Maybe thirty minutes later, maybe an hour, the door opened and Ariel walked in, finding Portia at the kitchen counter, half-eaten cupcakes spilling across the scarred linoleum.
“What are you doing?” Ariel said, gaping.
“These are terrible!”
“What do you mean, terrible?”
“Awful, hideous, dry. I tried one and couldn’t believe it. So then I started testing more of them, and so far they’ve all failed!”
“You’re testing cupcakes? Are they supposed to answer directly, or are you giving them a multiple-choice exam?”
“Ha-ha,” Portia said, taking a bite of a bright pink cupcake. She swallowed with a gulp of water. “Gah, these are awful.”

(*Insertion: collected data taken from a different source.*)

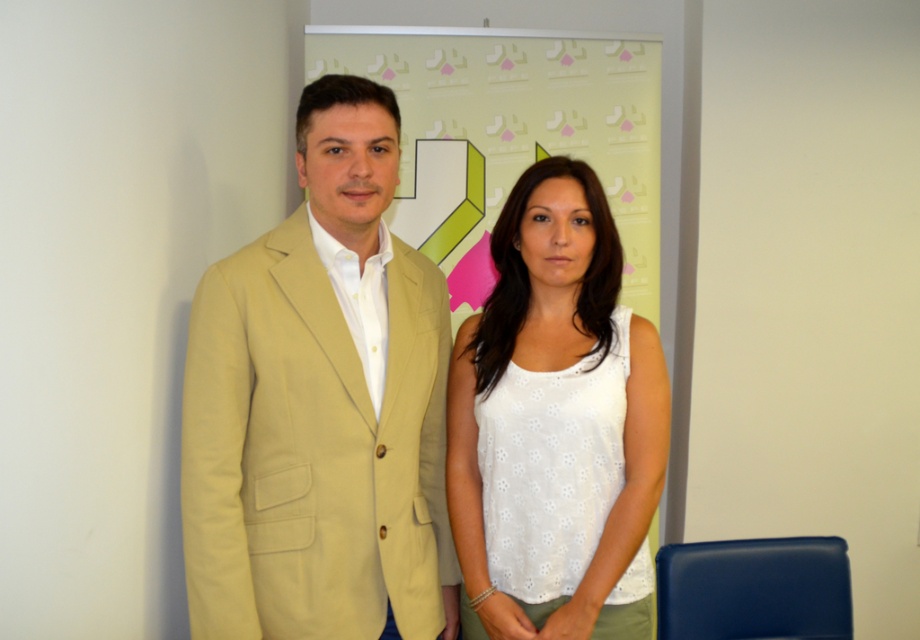
Can you confirm if beige fabric suit at center is shorter than light green fabric banner at center?

In fact, beige fabric suit at center may be taller than light green fabric banner at center.

Which is below, beige fabric suit at center or light green fabric banner at center?

beige fabric suit at center is below.

Does point (349, 252) come in front of point (414, 177)?

Yes.

Locate an element on the screen. The height and width of the screenshot is (640, 920). beige fabric suit at center is located at coordinates (320, 404).

Which of these two, beige fabric suit at center or white dotted tank top at center, stands shorter?

white dotted tank top at center is shorter.

Who is taller, beige fabric suit at center or white dotted tank top at center?

beige fabric suit at center is taller.

Who is more distant from viewer, (306, 106) or (596, 188)?

The point (596, 188) is behind.

Find the location of a particular element. This screenshot has width=920, height=640. beige fabric suit at center is located at coordinates (320, 404).

Is white dotted tank top at center in front of light green fabric banner at center?

Yes.

Describe the element at coordinates (555, 426) in the screenshot. I see `white dotted tank top at center` at that location.

This screenshot has width=920, height=640. What are the coordinates of `white dotted tank top at center` in the screenshot? It's located at (555, 426).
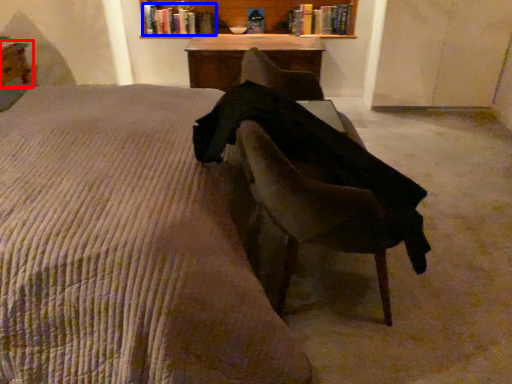
Question: Which point is closer to the camera, table (highlighted by a red box) or book (highlighted by a blue box)?

Choices:
 (A) table
 (B) book

Answer: (A)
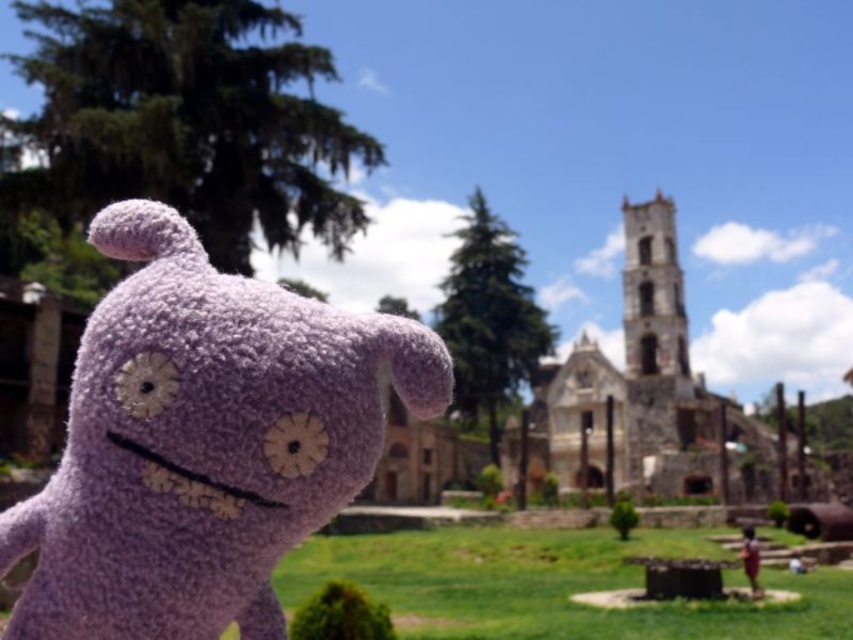
You are standing in front of the stone church at center and want to place a gift for a child. Where should you place it so the purple fuzzy toy at left can easily see it?

Place the gift to the right of the stone church at center so the purple fuzzy toy at left can see it, as the purple fuzzy toy at left is positioned to the left of the stone church at center.

You are standing in a park and see the purple fuzzy toy at left and the stone church at center. Which object is closer to you?

The purple fuzzy toy at left is closer to you because it is smaller in size compared to the stone church at center, which is further away.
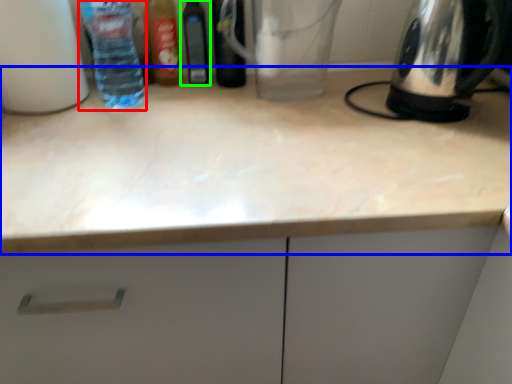
Question: Which object is positioned closest to bottle (highlighted by a red box)? Select from countertop (highlighted by a blue box) and bottle (highlighted by a green box).

Choices:
 (A) countertop
 (B) bottle

Answer: (B)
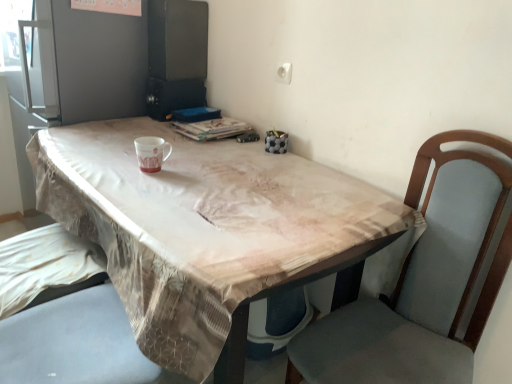
The height and width of the screenshot is (384, 512). I want to click on vacant region to the left of matte ceramic mug at center, so click(x=103, y=170).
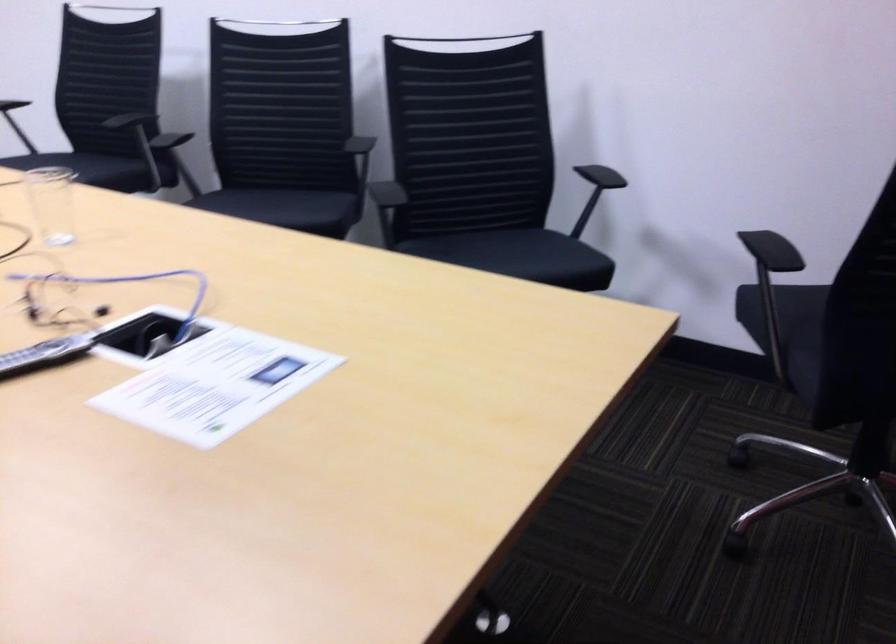
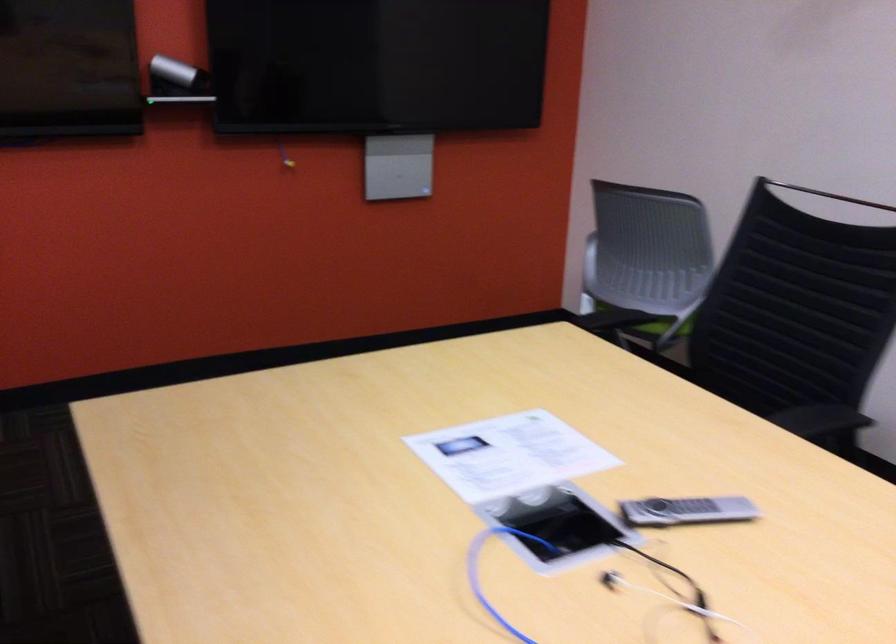
In the second image, find the point that corresponds to the point at 125,308 in the first image.

(576, 583)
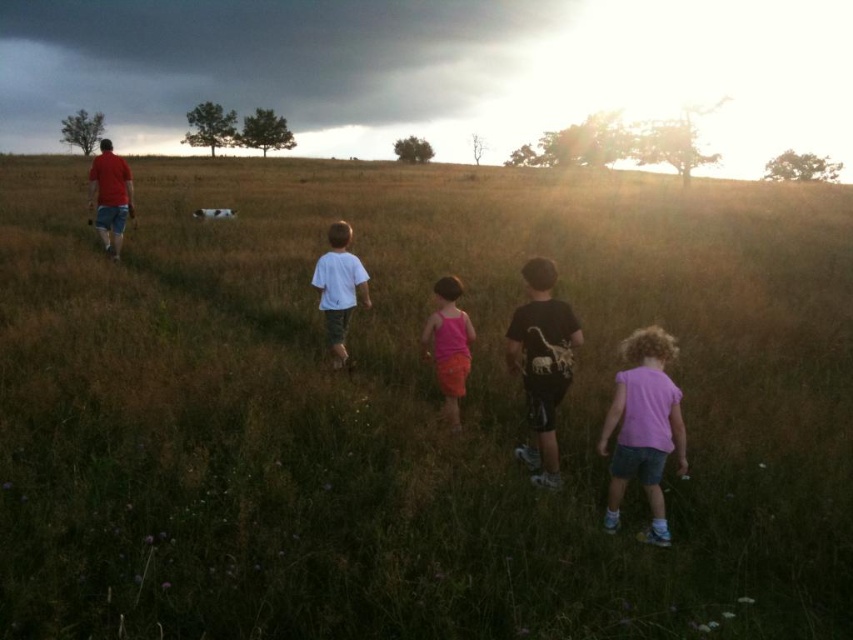
Who is higher up, pink fabric shirt at lower right or white cotton shirt at center?

white cotton shirt at center is above.

Based on the photo, does pink fabric shirt at lower right have a lesser height compared to white cotton shirt at center?

Yes.

Find the location of a particular element. The width and height of the screenshot is (853, 640). pink fabric shirt at lower right is located at coordinates (643, 426).

Is black matte t-shirt at center bigger than pink fabric dress at center?

Yes, black matte t-shirt at center is bigger than pink fabric dress at center.

In order to click on black matte t-shirt at center in this screenshot , I will do tap(543, 364).

Is pink fabric dress at center below white cotton shirt at center?

Correct, pink fabric dress at center is located below white cotton shirt at center.

Is pink fabric dress at center taller than white cotton shirt at center?

In fact, pink fabric dress at center may be shorter than white cotton shirt at center.

The width and height of the screenshot is (853, 640). Identify the location of pink fabric dress at center. (450, 344).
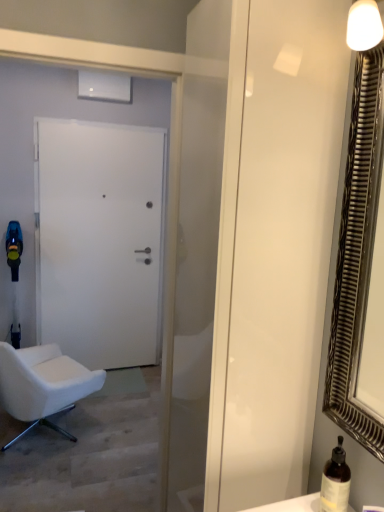
Question: Are metallic silver mirror at right and brown glass bottle at lower right far apart?

Choices:
 (A) yes
 (B) no

Answer: (B)

Question: From the image's perspective, is metallic silver mirror at right above brown glass bottle at lower right?

Choices:
 (A) no
 (B) yes

Answer: (B)

Question: Is metallic silver mirror at right taller than brown glass bottle at lower right?

Choices:
 (A) yes
 (B) no

Answer: (A)

Question: Is the depth of metallic silver mirror at right greater than that of brown glass bottle at lower right?

Choices:
 (A) no
 (B) yes

Answer: (A)

Question: Is metallic silver mirror at right shorter than brown glass bottle at lower right?

Choices:
 (A) no
 (B) yes

Answer: (A)

Question: From the image's perspective, is white matte door at center above or below transparent glass screen door at center?

Choices:
 (A) above
 (B) below

Answer: (A)

Question: Do you think white matte door at center is within transparent glass screen door at center, or outside of it?

Choices:
 (A) inside
 (B) outside

Answer: (B)

Question: Is point (92, 140) positioned closer to the camera than point (296, 419)?

Choices:
 (A) closer
 (B) farther

Answer: (B)

Question: In the image, is white matte door at center on the left side or the right side of transparent glass screen door at center?

Choices:
 (A) right
 (B) left

Answer: (B)

Question: From the image's perspective, is transparent glass screen door at center above or below white matte door at center?

Choices:
 (A) below
 (B) above

Answer: (A)

Question: In terms of width, does transparent glass screen door at center look wider or thinner when compared to white matte door at center?

Choices:
 (A) wide
 (B) thin

Answer: (A)

Question: Is point (264, 189) positioned closer to the camera than point (109, 133)?

Choices:
 (A) closer
 (B) farther

Answer: (A)

Question: Based on their sizes in the image, would you say transparent glass screen door at center is bigger or smaller than white matte door at center?

Choices:
 (A) big
 (B) small

Answer: (A)

Question: Is metallic silver mirror at right wider or thinner than white matte door at center?

Choices:
 (A) thin
 (B) wide

Answer: (A)

Question: Is metallic silver mirror at right bigger or smaller than white matte door at center?

Choices:
 (A) big
 (B) small

Answer: (B)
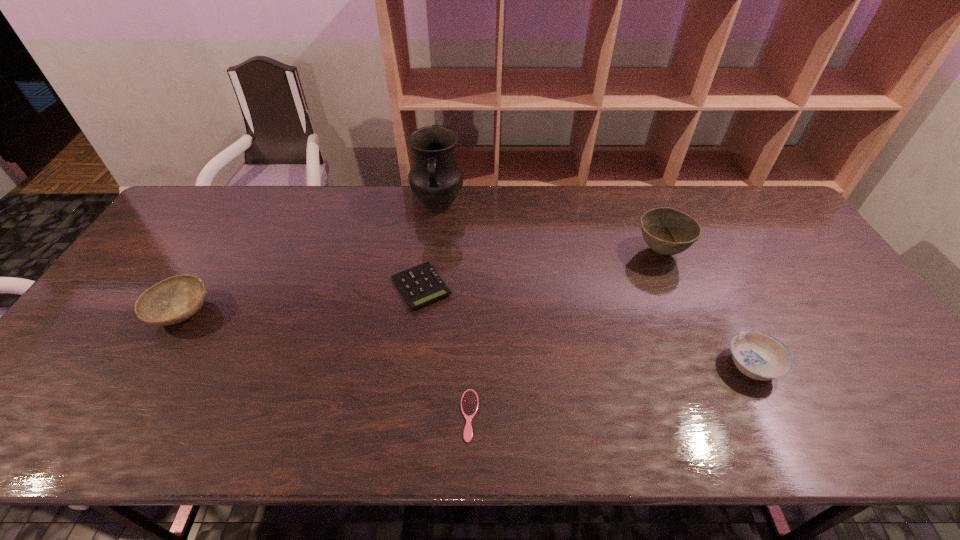
You are a GUI agent. You are given a task and a screenshot of the screen. Output one action in this format:
    pyautogui.click(x=<x>, y=<y>)
    Task: Click on the pitcher
    The image size is (960, 540).
    Given the screenshot: What is the action you would take?
    pyautogui.click(x=435, y=178)

Locate an element on the screen. This screenshot has width=960, height=540. the farthest object is located at coordinates (435, 178).

I want to click on the tallest bowl, so click(x=667, y=231).

Where is `the fifth shortest object`? Image resolution: width=960 pixels, height=540 pixels. the fifth shortest object is located at coordinates (667, 231).

This screenshot has width=960, height=540. Find the location of `the second farthest bowl`. the second farthest bowl is located at coordinates (173, 300).

Locate an element on the screen. The height and width of the screenshot is (540, 960). the leftmost bowl is located at coordinates (173, 300).

At what (x,y) coordinates should I click in order to perform the action: click on the fourth tallest object. Please return your answer as a coordinate pair (x, y). This screenshot has height=540, width=960. Looking at the image, I should click on (758, 355).

Find the location of a particular element. The image size is (960, 540). the shortest bowl is located at coordinates (758, 355).

Find the location of a particular element. The image size is (960, 540). calculator is located at coordinates (420, 285).

At what (x,y) coordinates should I click in order to perform the action: click on the shortest object. Please return your answer as a coordinate pair (x, y). Looking at the image, I should click on (469, 402).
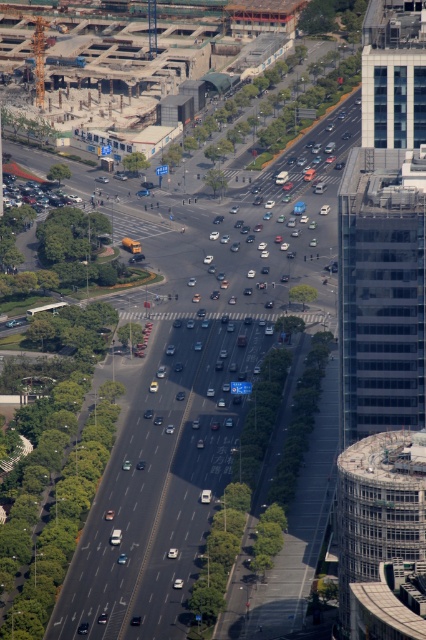
Question: Which object appears farthest from the camera in this image?

Choices:
 (A) glassy blue skyscraper at upper right
 (B) concrete textured building at right
 (C) transparent glass skyscraper at right

Answer: (A)

Question: Is glassy blue skyscraper at upper right further to the viewer compared to matte black car at left?

Choices:
 (A) yes
 (B) no

Answer: (A)

Question: Can you confirm if concrete textured building at right is smaller than glassy blue skyscraper at upper right?

Choices:
 (A) yes
 (B) no

Answer: (B)

Question: Among these points, which one is farthest from the camera?

Choices:
 (A) (13, 179)
 (B) (345, 576)

Answer: (B)

Question: Is concrete textured building at right below matte black car at left?

Choices:
 (A) yes
 (B) no

Answer: (A)

Question: Among these points, which one is nearest to the camera?

Choices:
 (A) (400, 605)
 (B) (28, 193)
 (C) (420, 56)
 (D) (345, 392)

Answer: (D)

“They can’t be awful.” Ariel picked up the box. “Cutie’s Bakery. These are, like, the most famous cupcakes around.”
“So I’ve heard. Have one.”
“No thanks. I had a bite of that cake you brought from them. It wasn’t even close to as good as the one you made that first night. Hint hint.”
The words hit Portia in the gut, swirling around like plump, juicy blueberries folded into the kind of thick, sweetened batter perfect for licking off a spoon. Abruptly she stood, her mind whirling, when a huge bang sounded outside.
She and Ariel ran up the stairs and out the open door.
Gabriel was already there, two steps down. He wore faded Levi’s and a navy blue T-shirt that stretched across his chest. The sun hit his hair, the brown so dark it was nearly black. He looked great, Portia thought. Really great. No surprise there. What was a surprise was that he was howling with laughter, talking to a guy who was obviously a contractor. His eyes crinkled at the sides when he grinned like that, making him look downright approachable. Who would have guessed the beast had it in him?